**DOCUMENT SECTION**:
_ _ _ _ _ _ _

Correlation and Experimental Design

python
datacamp
statistics
correlation
Author

kakamana

Published

January 6, 2023

Correlation and Experimental Design

We will explore how to quantify the strength of a linear relationship between two variables, and explore how confounding variables can affect the relationship between two other variables. we’ll also see how a study’s design can influence its results, change how the data should be analyzed, and potentially affect the reliability of your conclusions

This Correlation and Experimental Design is part of Datacamp course: Introduction to Statistic in Python

This is my learning experience of data science through DataCamp

Code
import pandas as pd
import seaborn as sns
import matplotlib.pyplot as plt
from scipy.stats import norm
import numpy as np

Correlation

* Correlation coefficient
    * Quantifies the linear relationship between two variables
    * Number between -1 and 1
    * Magnitude corresponds to strength of relationship
    * Sign (+ or -) corresponds to direction of relationship

* Pearson product-moment correlation(rr)

_ _ _ _ _ _ _

**WHAT TO WORK ON**: Translate this sentence from the correlation notes above into Spanish: "We will explore how to quantify the strength of a linear relationship between two variables, and explore how confounding variables can affect the relationship between two other variables."

_ _ _ _ _ _ _

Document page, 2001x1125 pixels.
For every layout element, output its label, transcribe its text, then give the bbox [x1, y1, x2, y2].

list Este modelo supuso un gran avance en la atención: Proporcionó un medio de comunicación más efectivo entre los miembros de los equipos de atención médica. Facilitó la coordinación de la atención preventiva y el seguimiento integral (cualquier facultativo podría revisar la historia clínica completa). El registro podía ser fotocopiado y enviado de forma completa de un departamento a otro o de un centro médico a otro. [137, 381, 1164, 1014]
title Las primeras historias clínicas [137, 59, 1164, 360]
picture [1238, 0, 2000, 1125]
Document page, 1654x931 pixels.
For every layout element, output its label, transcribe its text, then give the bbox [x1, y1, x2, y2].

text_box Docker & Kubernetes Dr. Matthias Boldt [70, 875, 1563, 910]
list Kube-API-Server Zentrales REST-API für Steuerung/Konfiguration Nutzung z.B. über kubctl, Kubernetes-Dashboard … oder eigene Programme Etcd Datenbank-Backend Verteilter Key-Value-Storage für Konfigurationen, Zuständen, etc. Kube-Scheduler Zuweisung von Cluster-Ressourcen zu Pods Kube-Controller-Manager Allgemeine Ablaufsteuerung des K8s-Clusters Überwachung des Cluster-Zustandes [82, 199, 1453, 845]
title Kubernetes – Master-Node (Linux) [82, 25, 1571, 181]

_ _ _ _ _ _ _

**TASK SOLUTION**: Exploraremos cómo cuantificar la fuerza de una relación lineal entre dos variables, y exploraremos cómo las variables de confusión pueden afectar la relación entre otras dos variables.